Andrew Booth’s answer was confident if not predictable.
Asked who’s won the most matchups when defensive backs and receivers go one-on-one against each other during Clemson’s fall camp, the Tigers’ junior cornerback thought for a second. Then he smiled.
“I have won most,” Booth said.
Clemson devotes practice periods during camp specifically to one-on-one matchups on the outside. And with a group of tall, big-bodied wideouts going against a rangy collection of cornerbacks with a blend of experience and young talent, coaches and players say they’re some of the most competitive on the practice field.
That usually brings with it a fair amount of trash talk. Booth said the receivers don’t chirp too much, but if someone is talking, it’s usually sophomore E.J. Williams.
“He’ll let you hear it,” Booth said.
Junior lineman Ruke Orhorhoro has a reputation as perhaps the best trash talker on the Tigers’ defense, though the corners will also engage with the receivers from time to time. Booth said it’s all part of the competitive juices that get to flowing in a setting where the best man wins.
“You’re going to have some of that,” Booth said. “We all hug each other’s necks when we get back in there (after practice).”
The matchups often feature good on good. For Booth, who’s being counted on as a lockdown type this fall, that’s meant plenty of assignments against Williams, Joseph Ngata, Frank Ladson Jr. and Ajou Ajou among others. Mario Goodrich, Sheridan Jones, Fred Davis, Malcolm Greene and Nate Wiggins have also gotten plenty of one-on-one work against a group of receivers that doesn’t lack for physicality.
Even without star wideout Justyn Ross (COVID-19 protocols) unavailable for most of the one-on-one sessions in camp, the corners have still seen plenty of size from the wideouts. Ngata, Ladson, Williams and Ajou are all at least 6-foot-3 while Ngata and Ajou are each north of 220 pounds. Some of the new additions to the wide receiver room have only increased the group’s height with freshmen Beaux Collins and Dacari Collins checking in at 6-3 and 6-5, respectively.
“We get challenged as well as anybody can be challenged on the practice field,” defensive coordinator Brent Venables said. “The receivers, backs, tight ends and quarterbacks, that’s how you get better is through strain, through pain and through failure. It forces you to be on your A game because you get exposed quickly if you’re not ready to go.”
At times, the corners even wear boxing gloves to prevent them from grabbing receivers or tugging their jerseys, which can lead to penalties. Wearing the gloves emphasizes footwork and leverage for the corners, something Clemson coach Dabo Swinney said he’s been pleaded with from the group.
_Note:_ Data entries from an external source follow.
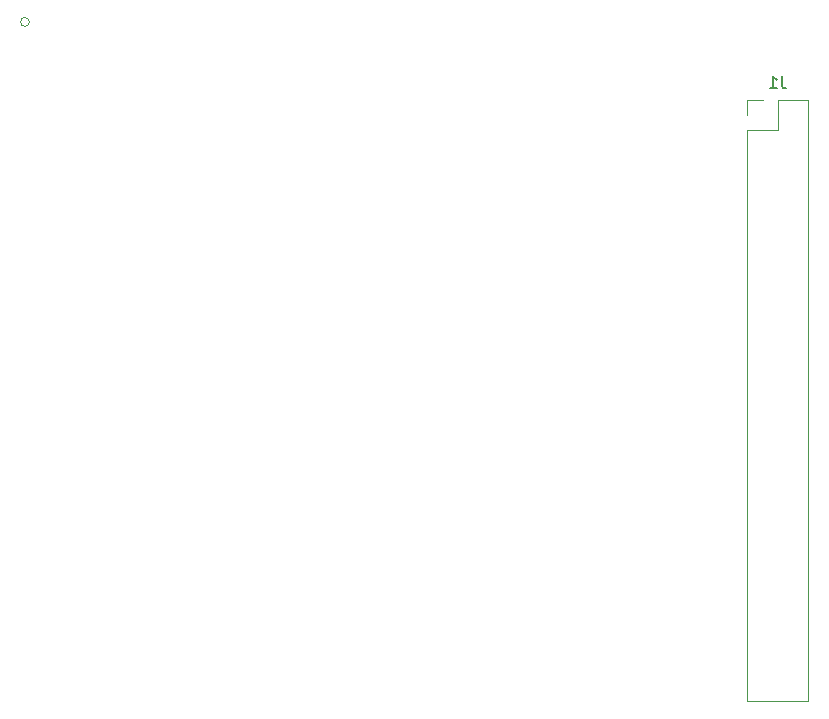
<source format=gbr>
%TF.GenerationSoftware,KiCad,Pcbnew,(6.0.0-0)*%
%TF.CreationDate,2023-04-18T12:24:45-04:00*%
%TF.ProjectId,SATS,53415453-2e6b-4696-9361-645f70636258,rev?*%
%TF.SameCoordinates,Original*%
%TF.FileFunction,Legend,Bot*%
%TF.FilePolarity,Positive*%
%FSLAX46Y46*%
G04 Gerber Fmt 4.6, Leading zero omitted, Abs format (unit mm)*
G04 Created by KiCad (PCBNEW (6.0.0-0)) date 2023-04-18 12:24:45*
%MOMM*%
%LPD*%
G01*
G04 APERTURE LIST*
%ADD10C,0.150000*%
%ADD11C,0.120000*%
G04 APERTURE END LIST*
D10*
%TO.C,J1*%
X130381333Y-59928380D02*
X130381333Y-60642666D01*
X130428952Y-60785523D01*
X130524190Y-60880761D01*
X130667047Y-60928380D01*
X130762285Y-60928380D01*
X129381333Y-60928380D02*
X129952761Y-60928380D01*
X129667047Y-60928380D02*
X129667047Y-59928380D01*
X129762285Y-60071238D01*
X129857523Y-60166476D01*
X129952761Y-60214095D01*
D11*
%TO.C,J2*%
X66691406Y-55330000D02*
G75*
G03*
X66691406Y-55330000I-381000J0D01*
G01*
%TO.C,J1*%
X132648000Y-61916000D02*
X132648000Y-112836000D01*
X132648000Y-112836000D02*
X127448000Y-112836000D01*
X128778000Y-61916000D02*
X127448000Y-61916000D01*
X127448000Y-64516000D02*
X127448000Y-112836000D01*
X127448000Y-61916000D02*
X127448000Y-63246000D01*
X130048000Y-64516000D02*
X127448000Y-64516000D01*
X130048000Y-61916000D02*
X130048000Y-64516000D01*
X132648000Y-61916000D02*
X130048000Y-61916000D01*
%TD*%
M02*

</source>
“Our technique has improved. Our positioning is a lot better,” Swinney said. “We’re making a lot of plays on the ball. We’ve got a lot of competitive plays, and that’s what you want to see.”
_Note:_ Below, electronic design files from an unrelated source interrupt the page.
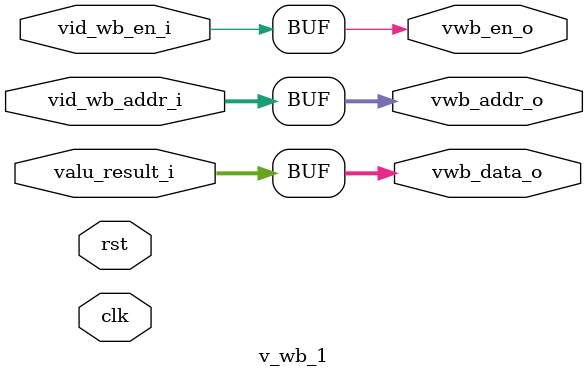
<source format=v>

module v_wb_1 #(
    parameter VREG_DW = 256,
    parameter VREG_AW = 5
) (
    input                   clk,
    input                   rst,

    input                   vid_wb_en_i,
    input   [VREG_AW-1:0]   vid_wb_addr_i,
    input   [VREG_DW-1:0]   valu_result_i,

    output                  vwb_en_o,
    output  [VREG_AW-1:0]   vwb_addr_o,
    output  [VREG_DW-1:0]   vwb_data_o
);

assign vwb_en_o     = vid_wb_en_i ;
assign vwb_addr_o   = vid_wb_addr_i ;
assign vwb_data_o   = valu_result_i ;
endmodule 

</source>
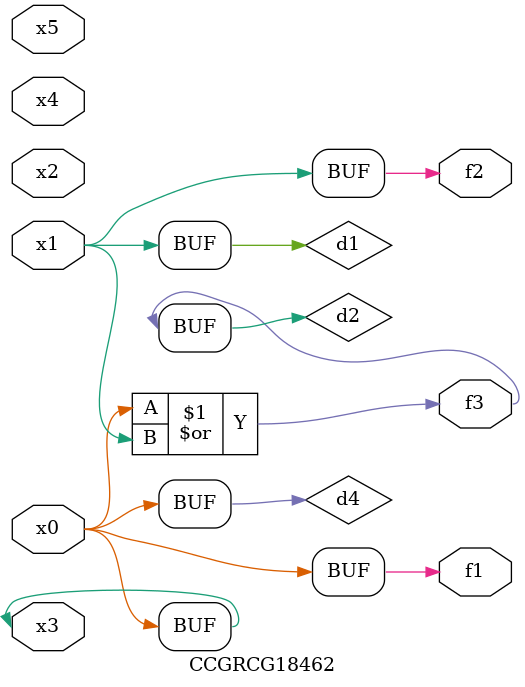
<source format=v>
module CCGRCG18462(
	input x0, x1, x2, x3, x4, x5,
	output f1, f2, f3
);

	wire d1, d2, d3, d4;

	and (d1, x1);
	or (d2, x0, x1);
	nand (d3, x0, x5);
	buf (d4, x0, x3);
	assign f1 = d4;
	assign f2 = d1;
	assign f3 = d2;
endmodule

</source>
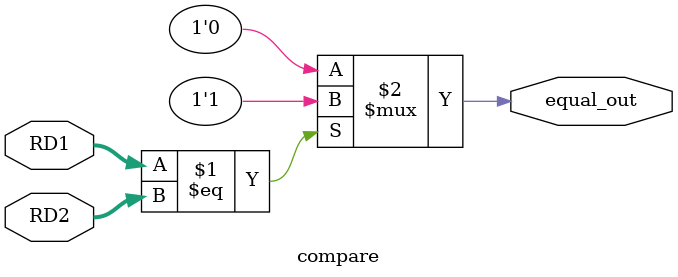
<source format=v>
`timescale 1ns / 1ps
module compare(
input [31:0] RD1,
input [31:0] RD2,
output equal_out
    );
assign equal_out=(RD1==RD2)?1'b1:1'b0;
endmodule

</source>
So, yes, the receivers have won their share of one-on-ones, but the victories have gone both ways. Booth, Goodrich, and Jones, all upperclassmen, have combined to play 1,395 snaps during their time at Clemson while Davis and Greene were part of the rotation as true freshmen last season. Wiggins is the only one of the Tigers’ top six corners that hasn’t yet played a down in college, but the true freshman may be the rangiest of the bunch at 6-2.
The group has given the wideouts some good looks, too.
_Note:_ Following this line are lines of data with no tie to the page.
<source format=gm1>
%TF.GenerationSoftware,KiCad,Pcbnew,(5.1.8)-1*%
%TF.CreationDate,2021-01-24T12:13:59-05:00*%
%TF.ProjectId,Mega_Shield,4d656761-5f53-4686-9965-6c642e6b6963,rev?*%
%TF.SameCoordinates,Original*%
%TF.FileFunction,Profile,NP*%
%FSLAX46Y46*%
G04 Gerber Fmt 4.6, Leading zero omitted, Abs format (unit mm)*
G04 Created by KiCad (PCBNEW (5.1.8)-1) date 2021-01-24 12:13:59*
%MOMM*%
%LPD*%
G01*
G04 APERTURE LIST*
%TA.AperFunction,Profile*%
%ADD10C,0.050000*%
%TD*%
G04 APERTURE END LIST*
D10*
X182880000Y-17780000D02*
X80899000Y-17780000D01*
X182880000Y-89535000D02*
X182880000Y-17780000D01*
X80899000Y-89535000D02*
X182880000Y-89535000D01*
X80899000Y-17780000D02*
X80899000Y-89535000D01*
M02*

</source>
“It’s nice because I’ve got Booth, Fred Davis, Malcolm Greene and all these great corners to go against. They make me better every day,” Ajou said. “So if I can go against them type of guys, I can do it against anybody.”
It’s every man for himself, though. And whether it’s a corner breaking up a pass or a receiver making a catch in front or over the top, the winning side isn’t usually shy about letting the other know about it.
“You better show up every day,” Swinney said. “It’s very competitive out here.”